At the same time, patients more likely to be discharged on day 20 tended to fit the profile of patients who have had higher rates of hospital use and repeat hospitalizations in other studies, said Dr. Jennifer Goldstein of the Christiana Care Health and Sidney Kimmel Medical College in Philadelphia.

"Those characteristics include male sex, African American race, Hispanic ethnicity, low-income demographics and a high burden of disease," Goldstein, who wasn't involved in the study, said by email.

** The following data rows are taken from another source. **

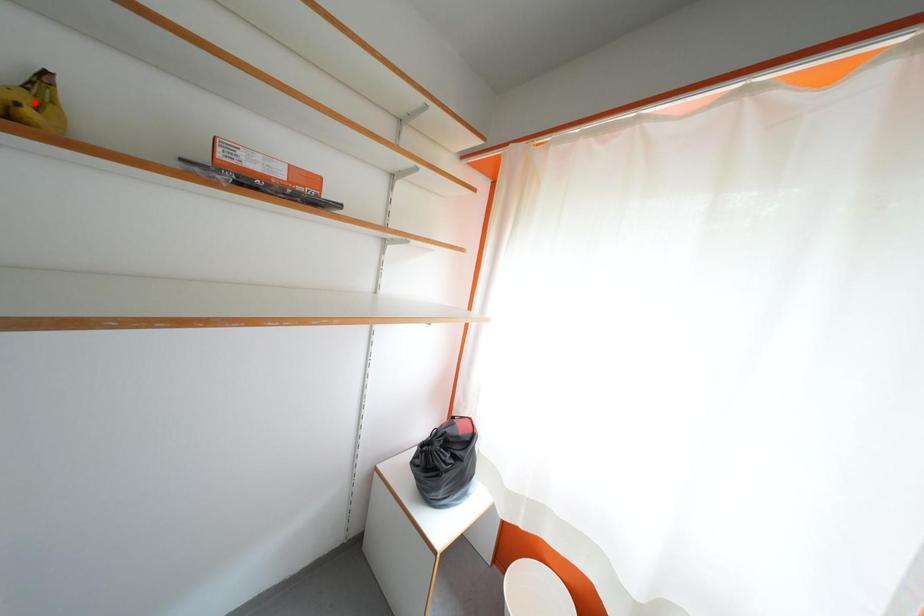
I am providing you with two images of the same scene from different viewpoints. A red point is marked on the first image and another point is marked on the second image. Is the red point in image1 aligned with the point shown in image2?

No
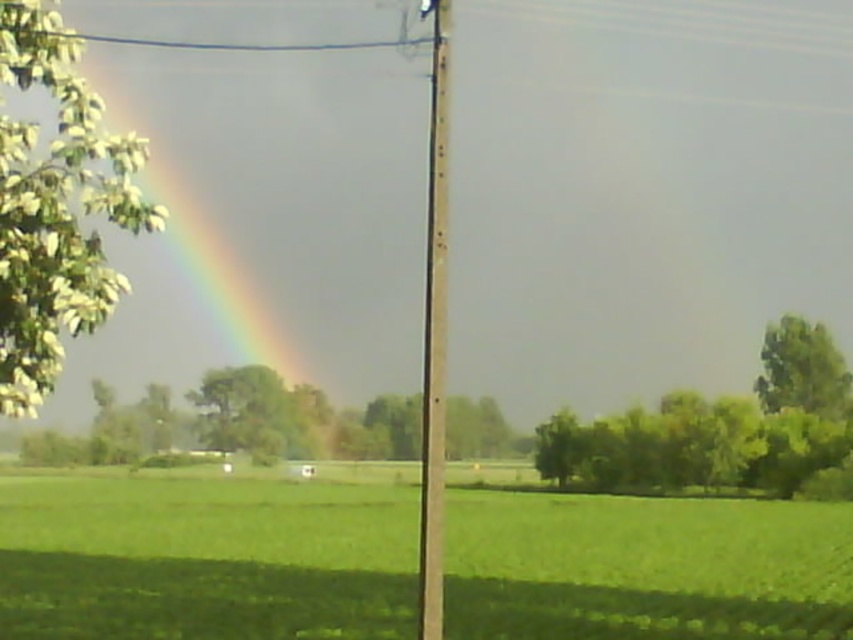
Is green grassy field at center bigger than green leafy tree at left?

Yes, green grassy field at center is bigger than green leafy tree at left.

Does point (502, 584) come farther from viewer compared to point (27, 228)?

That is True.

Image resolution: width=853 pixels, height=640 pixels. Find the location of `green grassy field at center`. green grassy field at center is located at coordinates (204, 556).

Does point (28, 321) lie behind point (445, 38)?

No, (28, 321) is in front of (445, 38).

Who is higher up, green leafy tree at left or smooth wooden pole at center?

green leafy tree at left

Is point (26, 179) behind point (436, 550)?

No, it is not.

Where is `green leafy tree at left`? The height and width of the screenshot is (640, 853). green leafy tree at left is located at coordinates click(55, 208).

Measure the distance between smooth wooden pole at center and green leafy tree at right.

A distance of 226.77 feet exists between smooth wooden pole at center and green leafy tree at right.

Does point (433, 339) come closer to viewer compared to point (763, 401)?

Yes, point (433, 339) is in front of point (763, 401).

Image resolution: width=853 pixels, height=640 pixels. In order to click on smooth wooden pole at center in this screenshot , I will do `click(434, 337)`.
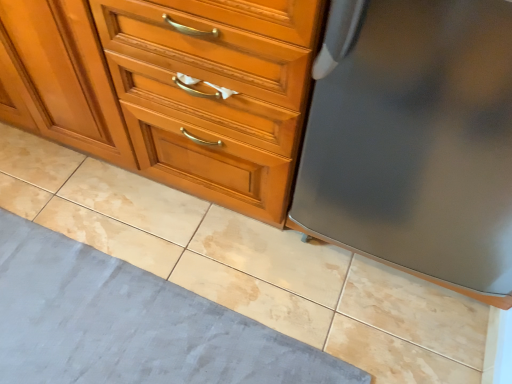
Question: Is satin gray refrigerator at right bigger than matte wood chest of drawers at center?

Choices:
 (A) no
 (B) yes

Answer: (A)

Question: From the image's perspective, does satin gray refrigerator at right appear lower than matte wood chest of drawers at center?

Choices:
 (A) yes
 (B) no

Answer: (A)

Question: Does satin gray refrigerator at right turn towards matte wood chest of drawers at center?

Choices:
 (A) no
 (B) yes

Answer: (A)

Question: Can you confirm if satin gray refrigerator at right is taller than matte wood chest of drawers at center?

Choices:
 (A) yes
 (B) no

Answer: (B)

Question: From a real-world perspective, is satin gray refrigerator at right on matte wood chest of drawers at center?

Choices:
 (A) no
 (B) yes

Answer: (A)

Question: Is matte wood chest of drawers at center in front of or behind satin gray refrigerator at right in the image?

Choices:
 (A) behind
 (B) front

Answer: (A)

Question: From a real-world perspective, relative to satin gray refrigerator at right, is matte wood chest of drawers at center vertically above or below?

Choices:
 (A) below
 (B) above

Answer: (B)

Question: From the image's perspective, relative to satin gray refrigerator at right, is matte wood chest of drawers at center above or below?

Choices:
 (A) above
 (B) below

Answer: (A)

Question: Considering the positions of matte wood chest of drawers at center and satin gray refrigerator at right in the image, is matte wood chest of drawers at center bigger or smaller than satin gray refrigerator at right?

Choices:
 (A) big
 (B) small

Answer: (A)

Question: From a real-world perspective, is gray fabric bath mat at lower left physically located above or below matte wood chest of drawers at center?

Choices:
 (A) below
 (B) above

Answer: (A)

Question: Is point (112, 367) closer or farther from the camera than point (75, 41)?

Choices:
 (A) closer
 (B) farther

Answer: (B)

Question: Considering the positions of gray fabric bath mat at lower left and matte wood chest of drawers at center in the image, is gray fabric bath mat at lower left wider or thinner than matte wood chest of drawers at center?

Choices:
 (A) wide
 (B) thin

Answer: (A)

Question: From the image's perspective, is gray fabric bath mat at lower left above or below matte wood chest of drawers at center?

Choices:
 (A) below
 (B) above

Answer: (A)

Question: From the image's perspective, is satin gray refrigerator at right above or below matte wood chest of drawers at center?

Choices:
 (A) above
 (B) below

Answer: (B)

Question: Is point (456, 115) closer or farther from the camera than point (145, 148)?

Choices:
 (A) closer
 (B) farther

Answer: (A)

One limitation of the analysis is that it focused just on people with fee-for-service Medicare who didn't have other types of insurance, the study authors note. Many Medicare enrollees get supplemental insurance or sign up for coverage through private health plans or Medicaid.

Still, the results "raise concerns that patients are forgoing needed medical care because of ability to pay, and/or that skilled nursing facilities are selectively discharging such patients out of concern patients will not be able to afford the copay," said Dr. Ann Sheehy of the University of Wisconsin School of Medicine and Public Health in Madison.



"If financial reasons, as opposed to medical readiness, drive skilled nursing facility discharge, this could negatively impact health and safety for the most vulnerable Medicare beneficiaries," Sheehy, who wasn't involved in the study, said by email.